Carin Hallerström, General Secretary of Nordic Financial Unions (NFU), expressed deep disappointment following today’s vote in the European Parliament on the Omnibus I package, which amends the Corporate Sustainability Reporting Directive (CSRD) and the Corporate Sustainability Due Diligence Directive (CSDDD).

Instead of reinforcing Europe’s commitment to transparent, responsible and future‑proof financial markets, the European Parliament has confirmed a legal framework, that drastically narrows the scope of sustainability reporting and due diligence obligations. By raising thresholds far beyond the compromise reached in the Parliament’s Legal Affairs Committee (JURI) and by eliminating key reporting requirements, the adopted text undermines two essential pillars of the EU’s sustainable finance framework.

“This vote sends the wrong signal at a moment when financial institutions, investors and regulators require more, not less, credible information about companies’ environmental and social risks. CSRD data is indispensable for risk assessment, portfolio steering, capital allocation, and the long‑term resilience of Europe’s financial system,” said Carin Hallerström, NFU General Secretary.

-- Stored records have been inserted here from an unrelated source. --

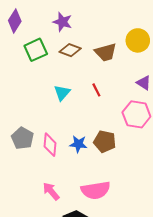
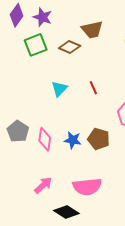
purple star: (62, 22) -> (42, 17), moved
brown trapezoid: (106, 52) -> (92, 30), moved
pink arrow: (51, 191) -> (43, 185), turned 84

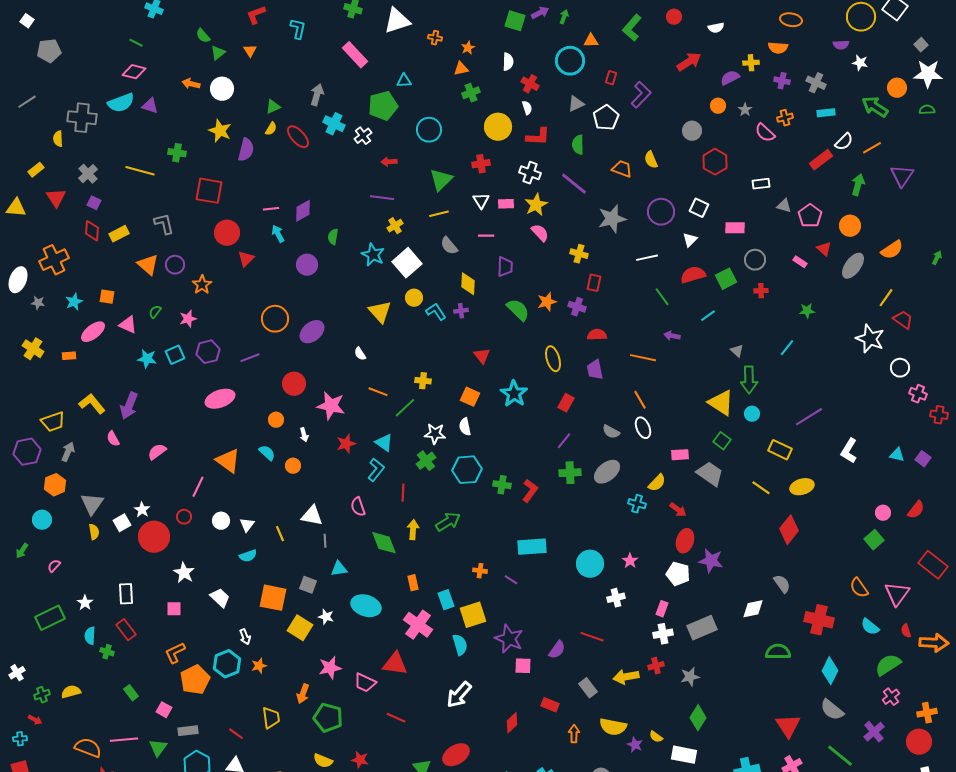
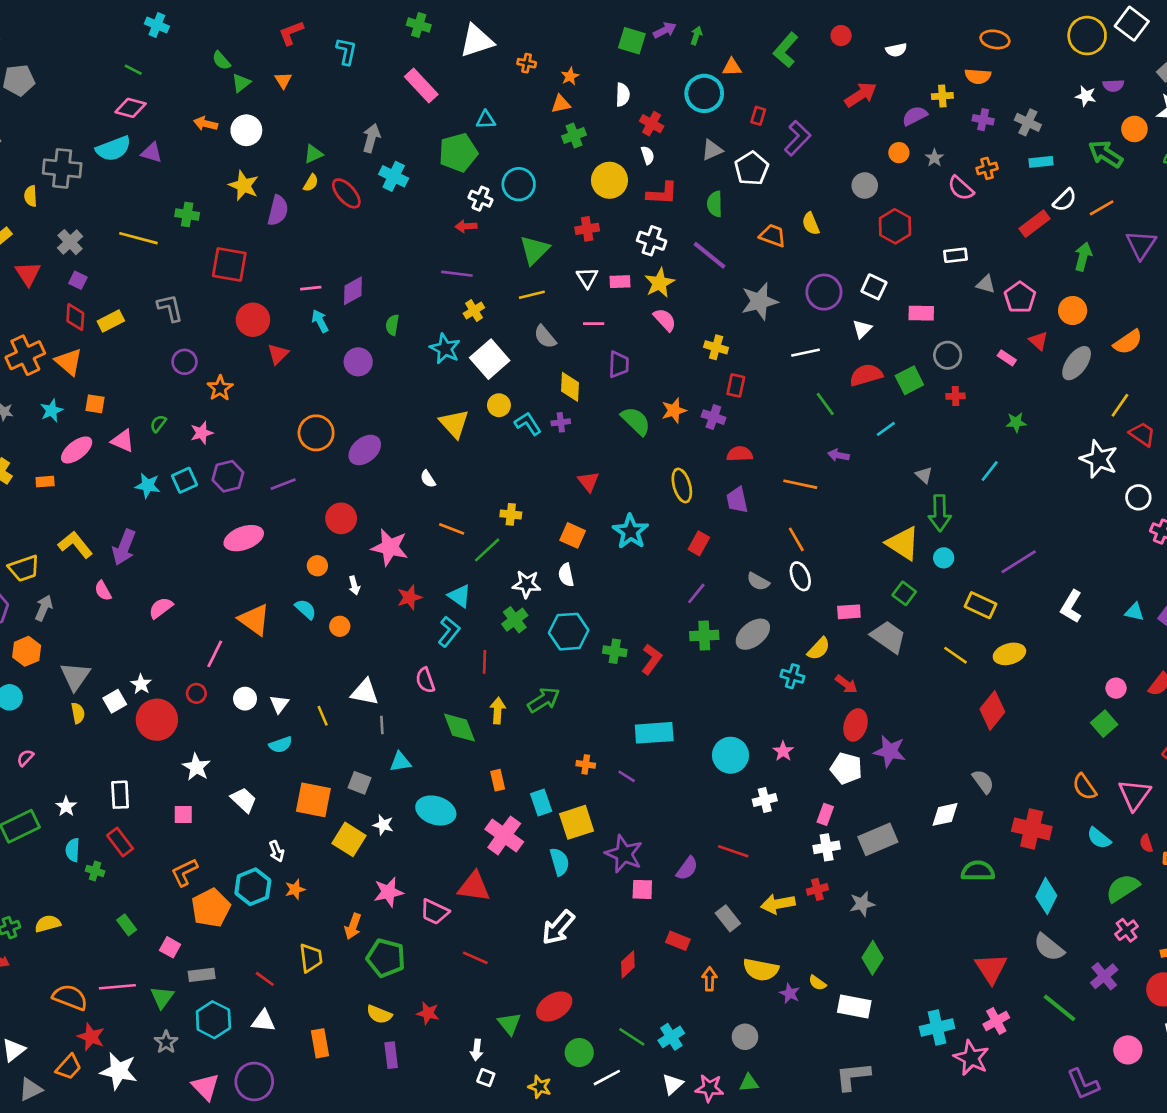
purple semicircle: (841, 45) -> (1113, 86), moved
white cross: (363, 136) -> (481, 199), moved, turned -30
orange triangle: (148, 265) -> (69, 362), moved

Weakening this framework reduces transparency, increases uncertainty, and threatens the competitiveness of European companies that have already invested heavily in high‑quality sustainability reporting and due diligence processes.

NFU is equally concerned about the political dynamics that led to today’s outcome.

 “The decision to rely on a far‑right and anti-EU coalition to push through amendments that dismantle key parts of the CSRD and CSDDD risks eroding trust in the EU’s rule‑based approach to sustainability and responsible business conduct. Europe cannot afford a fragmented or weakened framework at a time of accelerating climate and geopolitical risks,” said Anna‑Delia Papenberg, NFU’s Head of EU Affairs.

NFU is further alarmed by signals that additional regulatory simplification is already being prepared. The Member States have asked the European Commission to swiftly present further packages aimed at simplifying EU financial services regulation. In conclusions adopted at the end of the meeting of EU finance ministers, the Council called for a “comprehensive and ambitious plan” to review, simplify and, where necessary, repeal existing legislation in this area. According to the Council, this plan should include clear priorities and timelines and focus on areas where simplification would have the greatest impact.

Against this backdrop, NFU strongly regrets that a Nordic Member of the European Parliament, Jörgen Warborn, has chosen to ignore repeated appeals from the Nordic sustainable finance industry, trade unions and confederations such as NFU. These stakeholders have consistently warned that a drastically diminished scope of the CSRD, falling even below the scope of application of the former Non-Financial Reporting Directive (NFRD), endangers the well-functioning and competitive sustainable finance model that has developed in the Nordic countries.

Weakening the CSRD and CSDDD risks destroying data comparability and reliability, thereby undermining not only these two cornerstone directives but also the effectiveness of related frameworks such as the Sustainable Finance Disclosure Regulation (SFDR) and the Capital Requirements Regulation (CRR). Such developments risk placing Europe, and particularly Nordic financial markets, at a regulatory disadvantage vis-à-vis other global regions.